● **Problem statement**:
Continue the construction invoice page below from the end of its last paragraph, on residential construction, by writing the text that comes next.

● **Document passage**:
>>>>>

Create Your Construction Invoice
Generate a professional invoice for your construction business — bill for labor, materials, equipment, and permits organized by project phase. Includes retainage holdbacks, progress billing, change order references, and AIA-style payment application format. Ready to send in minutes.
Trusted by contractors and construction companies nationwide
What's Included in This Invoice
This form generates a complete construction invoice with your contractor details, client billing information, project identification, phased line items for labor and materials, retainage calculations, progress billing support, and payment terms. Designed specifically for how construction billing actually works.
Construction Line Items
Pre-populated suggestions for common construction work: framing, electrical, plumbing labor, lumber, hardware materials, equipment rental, permit fees, and cleanup. Organize each line by project phase (e.g., "Phase 1 — Foundation") for clear billing.
Retainage & Progress Billing
Set the retainage percentage (standard 10%) and enter previous payments for accurate progress billing. The Balance Due auto-calculates after subtracting retainage and prior payments — essential for multi-draw construction projects.
Project & Contract Tracking
Include the project name, job site address, and contract/PO reference number on every invoice. This ensures invoices are matched to the correct project authorization and speeds up payment processing with commercial clients.
AIA Payment Application
Toggle on the AIA format to generate invoices in the G702/G703 style required on many commercial construction projects. Organizes work by scheduled value, previous applications, current period, and balance to finish.
Protect Your Lien Rights
In many states, sending proper invoices on time is connected to your mechanic's lien rights. Late or improperly documented invoices may weaken your ability to file a lien if the client does not pay. Always invoice promptly and keep copies of all invoices sent.
Invoices Are Not Change Orders
An invoice bills for work already authorized. If the scope of work changes, get a written change order approved before performing the work and billing for it. Reference the change order number on the invoice to document the authorization.
Billing for Every Type of Construction Work
Whether you are a general contractor managing a full build or a specialty subcontractor billing for a specific trade, this invoice adapts to your workflow.
Residential Construction
Bill homeowners for remodels, additions, new construction, and repairs. Include project phase breakdowns so the client can see progress against the overall scope. Net 15 or Due on Receipt terms are typical for residential.

<<<<<

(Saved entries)
>>>>>

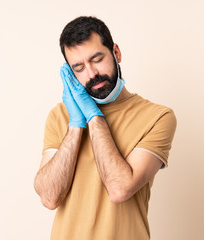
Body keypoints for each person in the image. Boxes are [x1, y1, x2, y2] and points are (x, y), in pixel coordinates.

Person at [34, 16, 177, 240]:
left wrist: (93, 117)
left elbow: (120, 189)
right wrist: (75, 125)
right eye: (79, 68)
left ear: (116, 53)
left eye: (97, 59)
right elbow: (49, 197)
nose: (91, 74)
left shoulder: (157, 117)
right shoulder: (60, 116)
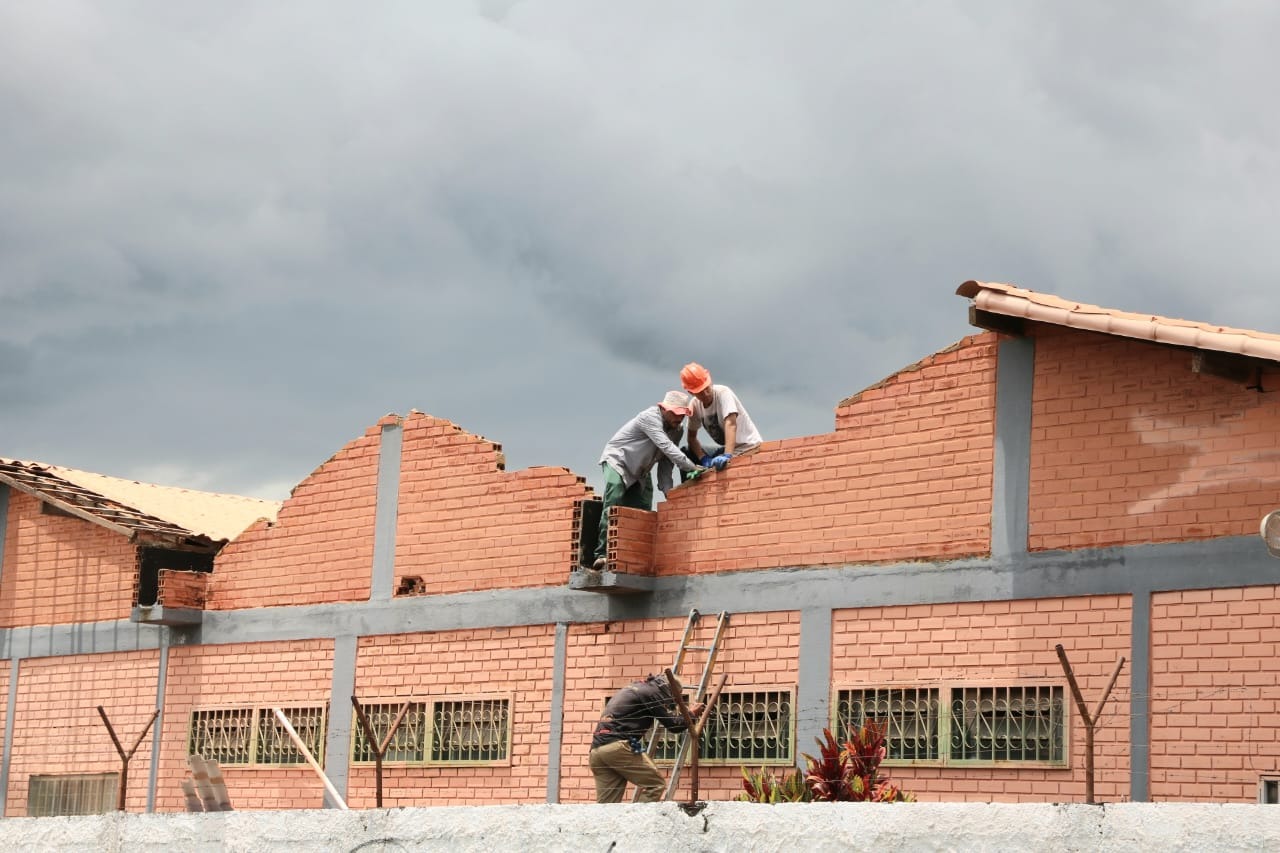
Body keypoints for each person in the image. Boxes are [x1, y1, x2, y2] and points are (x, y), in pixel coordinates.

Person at [591, 390, 703, 570]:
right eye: (676, 414)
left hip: (641, 470)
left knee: (642, 509)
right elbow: (665, 447)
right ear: (664, 409)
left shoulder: (677, 430)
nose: (679, 419)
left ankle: (632, 558)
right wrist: (691, 467)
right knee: (615, 495)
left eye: (682, 415)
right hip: (619, 461)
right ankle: (601, 553)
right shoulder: (649, 418)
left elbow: (666, 463)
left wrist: (669, 493)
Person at [589, 673, 705, 803]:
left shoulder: (636, 687)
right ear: (670, 690)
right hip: (617, 748)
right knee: (655, 785)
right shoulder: (653, 694)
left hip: (597, 752)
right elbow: (674, 726)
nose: (672, 702)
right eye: (674, 697)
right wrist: (691, 714)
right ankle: (637, 821)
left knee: (606, 806)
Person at [679, 362, 763, 471]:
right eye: (700, 392)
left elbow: (731, 424)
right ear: (691, 392)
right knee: (688, 451)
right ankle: (694, 486)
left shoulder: (723, 393)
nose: (705, 393)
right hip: (727, 449)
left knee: (721, 467)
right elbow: (691, 438)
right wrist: (703, 458)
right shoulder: (695, 406)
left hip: (747, 446)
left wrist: (727, 455)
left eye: (706, 388)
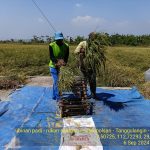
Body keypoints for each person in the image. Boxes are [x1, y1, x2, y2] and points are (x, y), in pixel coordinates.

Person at [74, 32, 99, 99]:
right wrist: (83, 50)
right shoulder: (83, 43)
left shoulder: (96, 45)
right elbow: (76, 51)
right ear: (89, 37)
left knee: (92, 80)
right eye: (93, 37)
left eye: (95, 38)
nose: (94, 39)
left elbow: (98, 54)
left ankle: (93, 94)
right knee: (83, 80)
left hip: (92, 66)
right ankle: (83, 94)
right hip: (83, 66)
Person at [49, 32, 69, 101]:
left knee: (58, 81)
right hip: (53, 66)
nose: (59, 41)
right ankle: (58, 98)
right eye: (58, 40)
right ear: (55, 39)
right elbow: (51, 56)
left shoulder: (66, 46)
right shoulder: (51, 45)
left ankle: (54, 96)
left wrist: (64, 62)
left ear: (62, 39)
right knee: (57, 81)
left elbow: (66, 56)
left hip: (62, 67)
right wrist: (57, 62)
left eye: (60, 39)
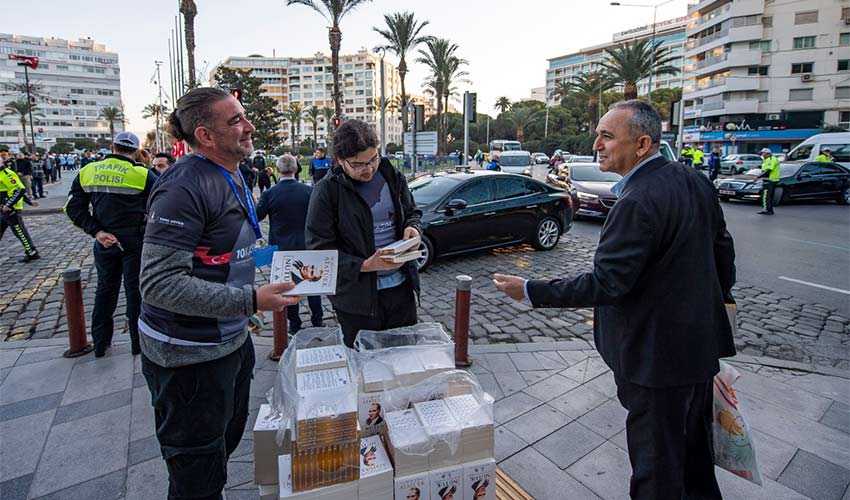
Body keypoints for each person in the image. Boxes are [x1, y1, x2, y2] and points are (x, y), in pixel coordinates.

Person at [493, 100, 736, 500]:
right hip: (698, 348)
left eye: (607, 136)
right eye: (598, 134)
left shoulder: (637, 201)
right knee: (693, 459)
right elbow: (722, 255)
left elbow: (607, 284)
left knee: (656, 469)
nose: (597, 144)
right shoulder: (693, 180)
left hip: (654, 362)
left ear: (641, 144)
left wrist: (531, 290)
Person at [139, 87, 299, 500]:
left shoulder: (231, 172)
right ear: (205, 136)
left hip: (229, 341)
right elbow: (158, 284)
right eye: (235, 121)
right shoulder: (183, 187)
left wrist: (245, 302)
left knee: (220, 453)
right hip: (188, 359)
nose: (248, 126)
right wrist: (250, 299)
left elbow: (219, 256)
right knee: (197, 479)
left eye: (244, 116)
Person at [306, 119, 421, 347]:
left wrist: (413, 227)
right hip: (356, 299)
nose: (369, 169)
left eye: (373, 159)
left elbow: (412, 211)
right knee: (365, 365)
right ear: (340, 160)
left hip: (401, 288)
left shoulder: (390, 173)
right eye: (358, 164)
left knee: (405, 355)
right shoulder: (327, 191)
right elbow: (318, 248)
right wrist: (364, 265)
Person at [64, 132, 155, 357]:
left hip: (104, 241)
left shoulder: (87, 171)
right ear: (135, 151)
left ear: (112, 148)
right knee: (135, 292)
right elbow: (164, 203)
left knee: (104, 291)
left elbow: (72, 209)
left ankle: (101, 344)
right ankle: (138, 344)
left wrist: (97, 231)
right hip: (134, 240)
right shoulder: (142, 174)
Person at [256, 154, 325, 333]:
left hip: (282, 247)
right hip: (307, 244)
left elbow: (257, 217)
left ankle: (294, 325)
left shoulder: (270, 193)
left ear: (278, 171)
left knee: (288, 287)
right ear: (296, 169)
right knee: (313, 284)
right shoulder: (309, 191)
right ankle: (318, 320)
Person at [0, 155, 40, 261]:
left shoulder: (7, 174)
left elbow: (19, 190)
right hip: (3, 208)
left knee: (20, 231)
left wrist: (8, 205)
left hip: (10, 209)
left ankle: (32, 252)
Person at [758, 147, 780, 215]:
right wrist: (758, 167)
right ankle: (769, 209)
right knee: (768, 196)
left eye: (763, 153)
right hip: (770, 180)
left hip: (769, 180)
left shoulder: (771, 159)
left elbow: (768, 170)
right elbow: (765, 168)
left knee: (766, 196)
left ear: (767, 154)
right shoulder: (767, 159)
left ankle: (767, 210)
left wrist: (758, 177)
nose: (762, 155)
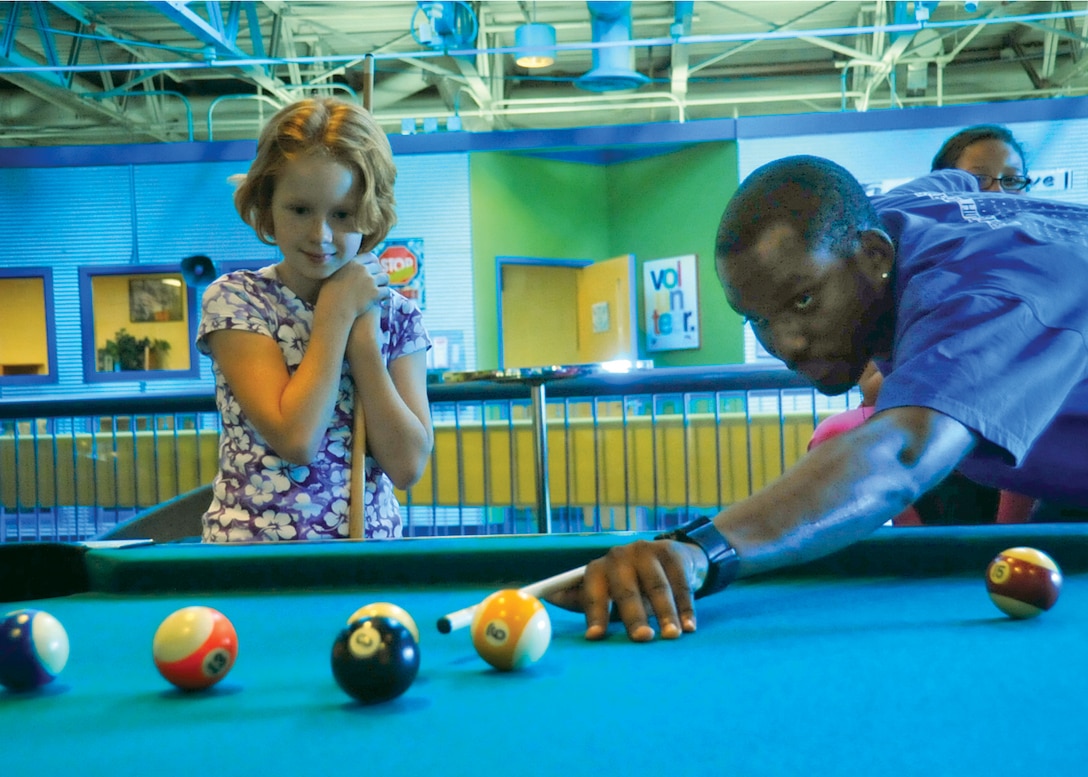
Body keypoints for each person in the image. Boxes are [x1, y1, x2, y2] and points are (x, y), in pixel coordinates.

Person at [551, 154, 1088, 641]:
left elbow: (903, 452)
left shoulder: (989, 297)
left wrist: (703, 550)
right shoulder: (882, 222)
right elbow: (957, 181)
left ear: (874, 256)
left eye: (804, 301)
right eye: (759, 320)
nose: (785, 344)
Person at [196, 97, 433, 542]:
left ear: (371, 213)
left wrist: (363, 342)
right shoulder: (237, 299)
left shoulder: (398, 317)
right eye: (300, 210)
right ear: (267, 205)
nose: (320, 235)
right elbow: (296, 439)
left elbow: (407, 467)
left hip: (370, 556)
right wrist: (337, 315)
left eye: (342, 215)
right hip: (253, 560)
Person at [809, 124, 1034, 526]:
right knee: (840, 433)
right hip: (928, 419)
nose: (997, 192)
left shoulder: (1038, 260)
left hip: (1010, 423)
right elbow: (873, 385)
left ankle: (1010, 544)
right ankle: (918, 556)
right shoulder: (902, 261)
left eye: (1013, 180)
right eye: (979, 179)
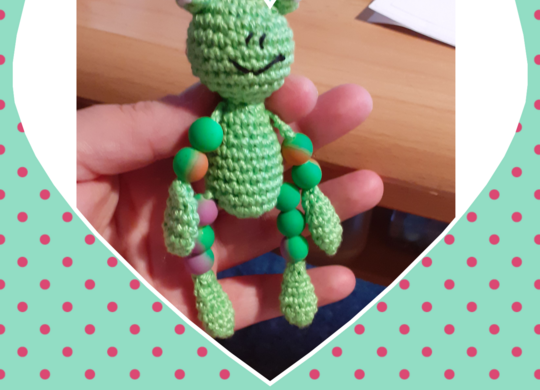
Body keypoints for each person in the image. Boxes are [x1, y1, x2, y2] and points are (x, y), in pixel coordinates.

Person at [77, 75, 383, 333]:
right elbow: (192, 159)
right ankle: (206, 287)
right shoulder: (213, 121)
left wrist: (311, 191)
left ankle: (296, 275)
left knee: (291, 220)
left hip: (268, 189)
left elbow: (297, 150)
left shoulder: (247, 120)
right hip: (221, 193)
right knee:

<<<<<

● **Response area**:
Commercial Construction
Invoice GCs, project owners, or property developers with the detail their accounts payable departments require. Include contract/PO references, contractor license, insurance, and use the AIA payment application format for large projects.
Subcontractor Billing
Bill the general contractor for your trade work — electrical, plumbing, HVAC, framing, drywall, or any specialty. Reference the subcontract or PO number, organize by phase, and apply the retainage percentage specified in your agreement.
Maintenance & Repair
Invoice for ongoing maintenance contracts, emergency repairs, or service calls. Use the recurring invoice type for regular maintenance agreements and standard invoices for one-off repair work.
Getting Paid in Construction
Construction has the longest average payment cycles of any industry. These features help you document your work and get paid faster.
Progress Billing
Track payments across the life of a project. Enter previous payments received and the system calculates the remaining balance. This creates a clear paper trail that both you and the client can reference for each draw request.
Retainage Management
Document the retainage holdback on every progress invoice so both parties know exactly how much is being withheld and when it will be released. The final invoice includes retainage release language to trigger the holdback payment.
Late Fee Enforcement
Construction invoices are frequently paid late. A clearly stated late fee clause (1.5% per month is standard) gives you leverage and compensates for the cost of carrying unpaid receivables. Include it on every invoice — even if you rarely enforce it.
Change Order Documentation
Reference approved change orders directly on the invoice so there is no dispute about whether the additional work was authorized. This documentation trail is critical if a payment dispute escalates to a lien claim or litigation.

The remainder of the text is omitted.